What experimental designs can elucidate KIF22's role in cell cycle regulation across different cellular contexts?

To comprehensively investigate KIF22's cell cycle regulatory functions in various cellular contexts:

• Synchronized cell population analysis:

  • Implement cell synchronization protocols (double thymidine block, nocodazole treatment, or serum starvation/stimulation) in multiple cell types.

  • Analyze KIF22 expression, localization, and post-translational modifications throughout the cell cycle using the biotin-conjugated antibody with appropriate detection systems.

  • Compare patterns across normal cells, cancer cells, and cells from different tissue origins.

• Live-cell imaging approaches:

  • Generate cell lines expressing fluorescently-tagged KIF22 to track its dynamics during cell division.

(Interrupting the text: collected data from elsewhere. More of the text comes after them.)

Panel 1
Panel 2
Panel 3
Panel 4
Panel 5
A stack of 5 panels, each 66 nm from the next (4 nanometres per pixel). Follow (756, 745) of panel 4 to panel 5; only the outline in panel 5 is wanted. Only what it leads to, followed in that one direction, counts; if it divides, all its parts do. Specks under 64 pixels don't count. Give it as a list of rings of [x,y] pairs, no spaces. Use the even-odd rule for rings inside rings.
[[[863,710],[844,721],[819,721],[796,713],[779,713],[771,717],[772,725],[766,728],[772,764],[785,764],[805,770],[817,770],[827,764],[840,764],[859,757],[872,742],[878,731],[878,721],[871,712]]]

  • Perform time-lapse microscopy after KIF22 manipulation (knockdown, overexpression, or mutation of key domains).

  • Quantify mitotic defects, chromosome segregation errors, and cell cycle progression times.

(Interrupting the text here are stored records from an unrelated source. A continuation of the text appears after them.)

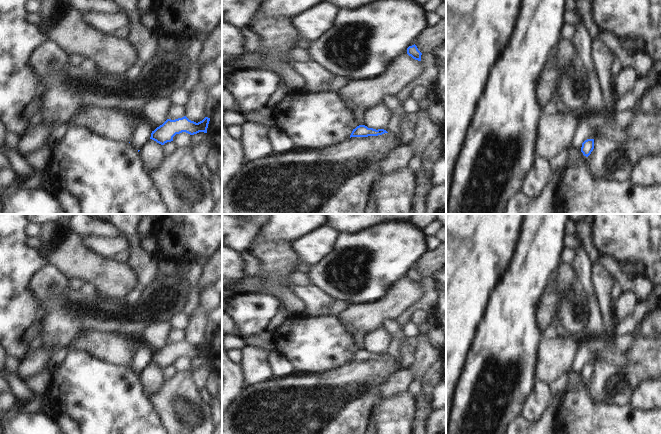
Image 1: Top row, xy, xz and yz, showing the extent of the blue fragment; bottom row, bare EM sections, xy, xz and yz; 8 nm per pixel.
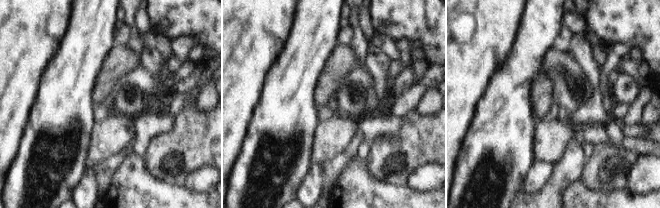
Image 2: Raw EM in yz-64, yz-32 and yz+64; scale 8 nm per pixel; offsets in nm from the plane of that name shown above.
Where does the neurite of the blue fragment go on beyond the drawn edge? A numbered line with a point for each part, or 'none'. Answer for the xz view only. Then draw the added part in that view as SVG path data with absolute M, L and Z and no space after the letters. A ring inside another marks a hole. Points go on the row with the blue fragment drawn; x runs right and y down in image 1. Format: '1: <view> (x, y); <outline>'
none

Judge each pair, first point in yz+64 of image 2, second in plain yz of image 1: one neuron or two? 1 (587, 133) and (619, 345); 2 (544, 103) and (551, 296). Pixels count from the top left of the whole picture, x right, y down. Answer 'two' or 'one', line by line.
1: two
2: one

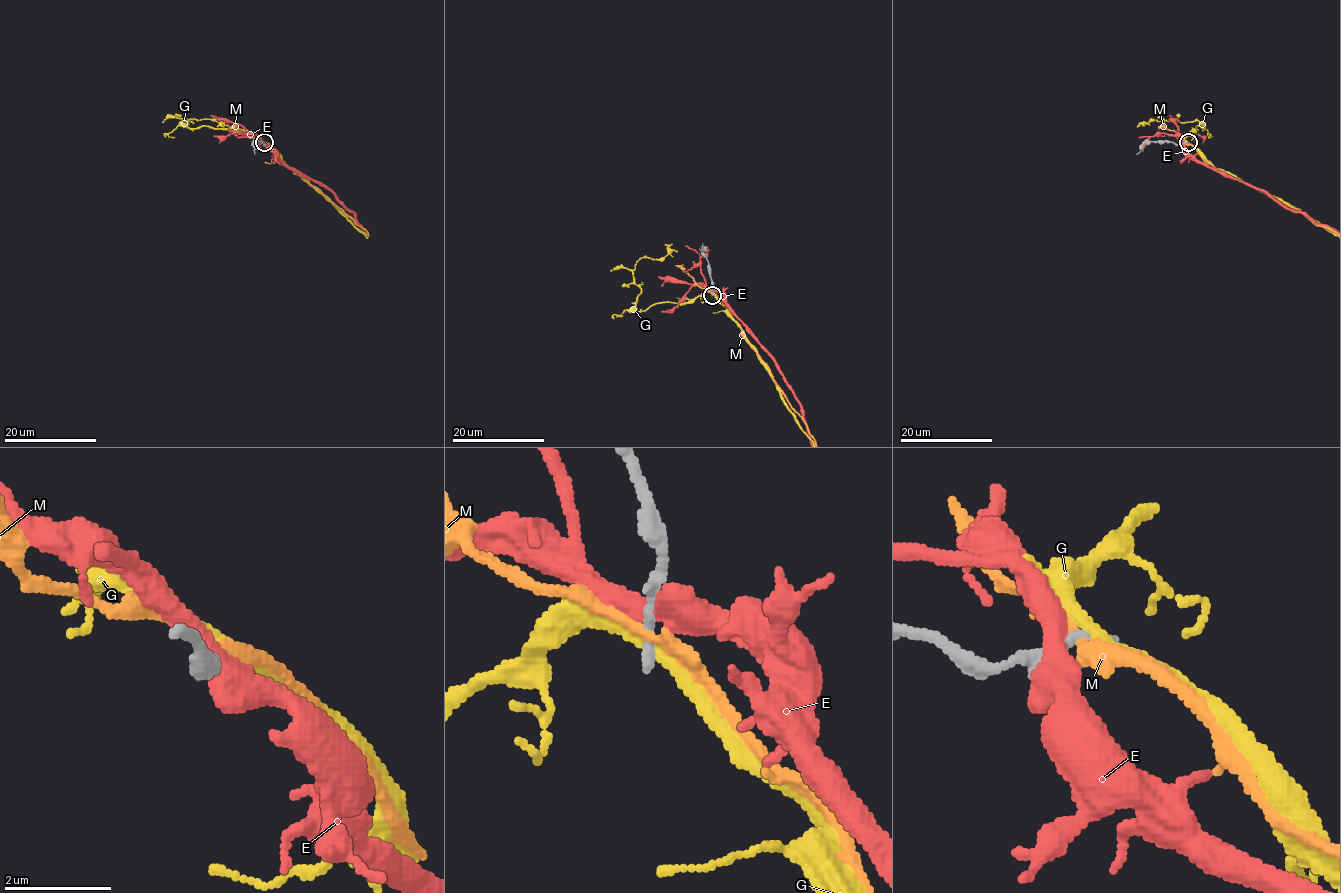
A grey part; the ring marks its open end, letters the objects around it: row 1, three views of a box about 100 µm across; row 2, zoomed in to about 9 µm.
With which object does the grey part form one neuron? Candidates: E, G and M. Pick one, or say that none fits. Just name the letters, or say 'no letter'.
no letter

• Interaction partner profiling:

  • Conduct immunoprecipitation using KIF22 antibodies followed by mass spectrometry to identify cell-type-specific interaction partners.

  • Validate critical interactions using co-immunoprecipitation and proximity ligation assays.

  • Compare interactomes between normal and malignant cells of the same tissue origin.

• Domain-specific function analysis:

  • Generate constructs expressing KIF22 with mutations in motor domains versus DNA-binding domains.

  • Assess the impact of these mutations on cell cycle progression in different cell types.

  • Determine whether different cellular contexts rely on distinct KIF22 functional domains.

• Single-cell analysis:

  • Implement single-cell RNA-seq and single-cell protein analysis to capture cell-to-cell variability in KIF22 function.

  • Correlate KIF22 expression with cell cycle phase markers at the single-cell level.

  • Identify potential subpopulations with distinct KIF22-dependent regulatory mechanisms.